Speaker: Guobin Yang

12 p.m. Central | Thursday, May 2, 2024


In the mid-1990s, private internet firms spearheaded the commercial development of the internet in China. Since then, the internet has evolved into the world’s second largest digital economy, with sweeping influences on culture, society, and politics. At the same time, Chinese and global political economies have undergone profound transformation. The increasingly complex social and political environments in China and the world have exacerbated the difficulty of understanding the cultures and politics of Chinese social media.
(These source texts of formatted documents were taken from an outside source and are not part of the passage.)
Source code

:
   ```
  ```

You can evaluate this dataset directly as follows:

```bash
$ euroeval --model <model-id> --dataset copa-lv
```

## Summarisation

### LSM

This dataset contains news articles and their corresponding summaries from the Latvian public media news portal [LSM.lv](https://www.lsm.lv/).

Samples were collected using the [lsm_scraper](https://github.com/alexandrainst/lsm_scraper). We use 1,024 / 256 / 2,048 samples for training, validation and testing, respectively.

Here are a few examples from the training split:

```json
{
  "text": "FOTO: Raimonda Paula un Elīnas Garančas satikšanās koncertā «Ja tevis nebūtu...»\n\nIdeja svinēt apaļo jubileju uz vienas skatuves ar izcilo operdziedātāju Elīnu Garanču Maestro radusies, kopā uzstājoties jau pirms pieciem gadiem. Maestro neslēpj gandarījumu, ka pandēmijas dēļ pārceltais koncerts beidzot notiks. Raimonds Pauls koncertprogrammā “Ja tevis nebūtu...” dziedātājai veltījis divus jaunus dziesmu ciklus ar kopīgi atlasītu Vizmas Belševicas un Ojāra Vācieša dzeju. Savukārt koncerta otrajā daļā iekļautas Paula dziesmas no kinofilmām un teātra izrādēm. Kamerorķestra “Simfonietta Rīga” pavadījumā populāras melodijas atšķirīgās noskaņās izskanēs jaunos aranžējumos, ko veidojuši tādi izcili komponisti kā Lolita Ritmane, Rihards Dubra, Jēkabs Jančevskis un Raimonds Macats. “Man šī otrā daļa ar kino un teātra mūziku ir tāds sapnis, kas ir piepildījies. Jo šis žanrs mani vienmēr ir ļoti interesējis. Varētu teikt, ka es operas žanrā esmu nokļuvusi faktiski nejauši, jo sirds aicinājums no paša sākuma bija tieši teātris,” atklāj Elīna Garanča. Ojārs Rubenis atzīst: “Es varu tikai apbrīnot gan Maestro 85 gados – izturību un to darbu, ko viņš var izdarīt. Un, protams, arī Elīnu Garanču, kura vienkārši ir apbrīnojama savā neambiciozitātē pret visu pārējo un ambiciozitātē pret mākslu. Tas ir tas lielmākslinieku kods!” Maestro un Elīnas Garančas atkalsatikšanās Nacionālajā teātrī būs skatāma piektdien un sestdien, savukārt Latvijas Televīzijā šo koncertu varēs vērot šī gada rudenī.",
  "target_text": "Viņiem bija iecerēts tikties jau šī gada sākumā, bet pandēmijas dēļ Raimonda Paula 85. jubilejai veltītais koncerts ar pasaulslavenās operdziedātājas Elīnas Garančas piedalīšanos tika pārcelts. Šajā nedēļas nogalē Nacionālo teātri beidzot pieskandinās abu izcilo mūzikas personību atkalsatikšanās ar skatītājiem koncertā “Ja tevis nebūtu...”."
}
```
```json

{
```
In this talk, Professor Guobin Yang from the University of Pennsylvania puts Chinese social media in the context of the COVID-19 pandemic to explore what a global crisis might reveal about their meanings and significance. In particular, Professor Yang will discuss how ordinary users take to social media platforms to share stories of their daily lives and why such digital storytelling is important in times of crises.

Register for the Webinar

This program is part of the Considering China webinar series.

About the Speaker

Guobin Yang is the Grace Lee Boggs Professor of Communication and Sociology at the Annenberg School for Communication and Department of Sociology at the University of Pennsylvania, where he is director of the Center on Digital Culture and Society and deputy director of the Center for the Study of Contemporary China. He is the author of The Power of the Internet in China: Citizen Activism Online (2009), The Red Guard Generation and Political Activism in China (2016), and The Wuhan Lockdown (2022). He has edited or co-edited seven books, including Pandemic Crossings: Digital Technology, Everyday Experience, and Governance in the COVID-19 Crisis (with Bingchun Meng and Elaine Yuan, 2024) and Engaging Social Media in China: Platforms, Publics, and Production (with Wei Wang, 2021).